Exercise inputs:
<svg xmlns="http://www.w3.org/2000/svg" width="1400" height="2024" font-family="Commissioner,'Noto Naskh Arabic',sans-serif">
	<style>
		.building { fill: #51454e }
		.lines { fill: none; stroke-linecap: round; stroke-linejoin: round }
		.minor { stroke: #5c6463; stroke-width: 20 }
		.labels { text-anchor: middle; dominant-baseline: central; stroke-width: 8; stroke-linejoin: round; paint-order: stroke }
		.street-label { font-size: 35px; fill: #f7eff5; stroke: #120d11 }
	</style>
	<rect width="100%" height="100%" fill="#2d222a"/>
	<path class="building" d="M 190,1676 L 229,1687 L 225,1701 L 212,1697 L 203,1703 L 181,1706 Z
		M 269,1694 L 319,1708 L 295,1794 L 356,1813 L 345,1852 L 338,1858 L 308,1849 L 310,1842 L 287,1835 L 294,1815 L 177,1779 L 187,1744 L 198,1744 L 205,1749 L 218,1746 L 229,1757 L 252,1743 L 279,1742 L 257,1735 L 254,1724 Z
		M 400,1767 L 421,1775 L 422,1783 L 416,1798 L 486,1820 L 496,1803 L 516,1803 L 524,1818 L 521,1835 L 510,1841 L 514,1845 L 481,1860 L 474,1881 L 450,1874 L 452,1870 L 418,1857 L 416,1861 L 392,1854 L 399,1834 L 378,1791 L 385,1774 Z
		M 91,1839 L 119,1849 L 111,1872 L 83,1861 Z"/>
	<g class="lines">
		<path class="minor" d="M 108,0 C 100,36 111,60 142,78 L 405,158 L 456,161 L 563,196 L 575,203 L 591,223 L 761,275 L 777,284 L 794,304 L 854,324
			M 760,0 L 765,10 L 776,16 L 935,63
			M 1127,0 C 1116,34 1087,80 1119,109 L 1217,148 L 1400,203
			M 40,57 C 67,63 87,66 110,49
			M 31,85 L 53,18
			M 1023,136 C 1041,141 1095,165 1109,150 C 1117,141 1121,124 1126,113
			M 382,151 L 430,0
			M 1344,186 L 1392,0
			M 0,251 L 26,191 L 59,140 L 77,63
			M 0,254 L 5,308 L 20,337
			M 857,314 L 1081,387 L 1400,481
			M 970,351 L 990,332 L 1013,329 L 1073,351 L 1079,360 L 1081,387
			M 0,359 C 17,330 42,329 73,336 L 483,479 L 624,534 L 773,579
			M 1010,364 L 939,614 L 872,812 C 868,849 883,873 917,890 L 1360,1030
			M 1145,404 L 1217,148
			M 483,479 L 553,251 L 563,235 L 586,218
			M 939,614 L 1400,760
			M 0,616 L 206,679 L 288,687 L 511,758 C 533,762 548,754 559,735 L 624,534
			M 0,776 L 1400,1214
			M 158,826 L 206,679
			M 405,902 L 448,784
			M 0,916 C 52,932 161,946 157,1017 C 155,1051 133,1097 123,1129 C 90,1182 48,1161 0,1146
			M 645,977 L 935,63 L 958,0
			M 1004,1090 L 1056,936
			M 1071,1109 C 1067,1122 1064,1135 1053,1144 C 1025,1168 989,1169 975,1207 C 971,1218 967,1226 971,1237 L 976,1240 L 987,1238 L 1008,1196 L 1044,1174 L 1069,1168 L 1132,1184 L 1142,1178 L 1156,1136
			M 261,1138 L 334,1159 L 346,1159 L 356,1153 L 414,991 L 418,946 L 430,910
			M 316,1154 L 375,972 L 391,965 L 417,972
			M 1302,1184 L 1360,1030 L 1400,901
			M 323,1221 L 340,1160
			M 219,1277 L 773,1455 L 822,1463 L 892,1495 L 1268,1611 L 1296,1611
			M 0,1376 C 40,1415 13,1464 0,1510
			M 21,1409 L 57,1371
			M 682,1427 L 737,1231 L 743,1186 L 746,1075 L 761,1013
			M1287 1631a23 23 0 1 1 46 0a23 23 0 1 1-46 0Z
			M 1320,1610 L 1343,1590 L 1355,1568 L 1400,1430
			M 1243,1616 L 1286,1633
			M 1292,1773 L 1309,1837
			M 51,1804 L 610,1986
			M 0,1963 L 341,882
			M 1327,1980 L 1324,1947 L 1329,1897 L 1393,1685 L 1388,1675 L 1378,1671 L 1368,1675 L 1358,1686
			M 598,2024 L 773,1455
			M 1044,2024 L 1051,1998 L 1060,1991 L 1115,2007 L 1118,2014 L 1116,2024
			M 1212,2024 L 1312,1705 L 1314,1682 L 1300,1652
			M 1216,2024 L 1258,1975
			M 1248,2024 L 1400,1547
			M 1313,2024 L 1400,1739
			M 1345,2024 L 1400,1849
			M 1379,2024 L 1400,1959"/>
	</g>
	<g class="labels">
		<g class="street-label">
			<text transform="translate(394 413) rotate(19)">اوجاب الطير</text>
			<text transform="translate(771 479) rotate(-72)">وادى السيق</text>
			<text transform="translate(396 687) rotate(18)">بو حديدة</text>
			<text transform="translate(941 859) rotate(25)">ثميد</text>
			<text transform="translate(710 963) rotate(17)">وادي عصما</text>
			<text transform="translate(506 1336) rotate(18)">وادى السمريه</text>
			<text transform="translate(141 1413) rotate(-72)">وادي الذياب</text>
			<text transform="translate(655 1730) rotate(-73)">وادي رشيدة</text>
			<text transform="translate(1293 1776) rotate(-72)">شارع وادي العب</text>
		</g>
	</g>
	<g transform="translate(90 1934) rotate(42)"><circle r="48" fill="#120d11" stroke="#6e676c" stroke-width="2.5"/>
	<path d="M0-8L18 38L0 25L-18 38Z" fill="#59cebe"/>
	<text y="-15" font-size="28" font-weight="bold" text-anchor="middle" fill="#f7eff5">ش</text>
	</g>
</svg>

Work order:
Go through the data and show each line that holds "lines".

Solution to the problem:
		.lines { fill: none; stroke-linecap: round; stroke-linejoin: round }
	<g class="lines">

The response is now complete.